• PROBLÈME À RÉSOUDRE: Prolongez le texte ci-dessous sur les communautés négligées de Rio de Janeiro et de São Paulo, en reprenant juste après sa dernière phrase.
-------- TEXTE FOURNI
Les communautés négligées de Rio de Janeiro et de São Paulo

Le Covid-19 serait arrivé au Brésil par l'intermédiaire de communautés plus riches ayant voyagé à l'étranger puis revenues dans les grandes villes, comme Rio de Janeiro et São Paulo. Pendant plusieurs semaines, la propagation a été limitée aux régions les plus riches. Mais la transmission s'est progressivement étendue aux quartiers les plus pauvres et a eu des effets dévastateurs. Les sans-abris, les toxicomanes, les personnes âgées dans les maisons de retraite et les personnes vivant dans les favelas et les zones résidentielles informelles se heurtaient déjà à des obstacles pour accéder aux soins de santé. L’épidémie a rendu la situation encore plus grave, mettant ces communautés en danger de mort avec peu de possibilités d'assistance.
----------------
-------- DONNÉES FOURNIES
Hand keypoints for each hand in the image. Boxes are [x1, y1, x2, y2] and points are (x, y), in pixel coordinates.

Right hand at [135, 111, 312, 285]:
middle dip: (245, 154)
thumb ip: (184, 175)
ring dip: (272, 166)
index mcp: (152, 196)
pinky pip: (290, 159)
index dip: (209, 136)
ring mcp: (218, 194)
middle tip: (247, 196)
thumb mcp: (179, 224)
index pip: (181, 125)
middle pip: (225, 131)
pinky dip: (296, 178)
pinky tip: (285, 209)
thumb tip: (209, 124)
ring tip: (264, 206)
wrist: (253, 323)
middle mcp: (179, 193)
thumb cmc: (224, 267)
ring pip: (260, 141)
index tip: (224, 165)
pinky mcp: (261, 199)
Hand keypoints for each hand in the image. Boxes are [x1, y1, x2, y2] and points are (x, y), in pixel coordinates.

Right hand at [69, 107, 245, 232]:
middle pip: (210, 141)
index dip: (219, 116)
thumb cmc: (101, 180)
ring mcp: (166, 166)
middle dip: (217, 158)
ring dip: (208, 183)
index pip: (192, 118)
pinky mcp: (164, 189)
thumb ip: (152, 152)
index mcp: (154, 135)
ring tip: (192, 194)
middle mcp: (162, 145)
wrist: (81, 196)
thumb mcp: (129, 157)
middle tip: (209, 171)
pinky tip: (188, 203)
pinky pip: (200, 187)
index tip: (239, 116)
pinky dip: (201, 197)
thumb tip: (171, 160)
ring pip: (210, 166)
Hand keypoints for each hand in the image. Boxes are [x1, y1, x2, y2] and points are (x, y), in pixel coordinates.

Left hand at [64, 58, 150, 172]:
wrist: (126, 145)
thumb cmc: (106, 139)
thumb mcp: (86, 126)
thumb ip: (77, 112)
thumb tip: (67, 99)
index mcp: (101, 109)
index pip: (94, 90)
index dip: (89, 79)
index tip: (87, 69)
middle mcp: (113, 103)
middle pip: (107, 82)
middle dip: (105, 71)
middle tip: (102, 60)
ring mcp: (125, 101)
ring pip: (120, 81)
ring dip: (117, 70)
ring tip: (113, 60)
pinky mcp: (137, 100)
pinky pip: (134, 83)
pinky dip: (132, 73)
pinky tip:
----------------
• RÉPONSE ATTENDUE:
« Comme dans de nombreux pays, la pandémie a entraîné la perte de nombreux emplois », explique le Dr Ana Leticia Nery, coordinatrice MSF à São Paulo. « Mais à São Paulo, il y avait déjà 24 000 personnes sans abri. Le système de santé ayant atteint ses limites, les obstacles empêchant ces populations extrêmement vulnérables d'accéder aux soins de santé au Brésil se sont encore empirés. La pandémie a plongé davantage de personnes dans l'extrême pauvreté, les laissant sans abri. La consommation de drogues, la toxicomanie et les problèmes médicaux sous-jacents tels que la tuberculose, les maladies cardiaques et le VIH augmentent leur vulnérabilité. Voir des personnes qui souffrent et qui ont des difficultés à accéder au système de santé standard est déchirant, mais il y a des choses que nous pouvons faire pour aider ces personnes à avoir accès au même traitement que tout autre citoyen. »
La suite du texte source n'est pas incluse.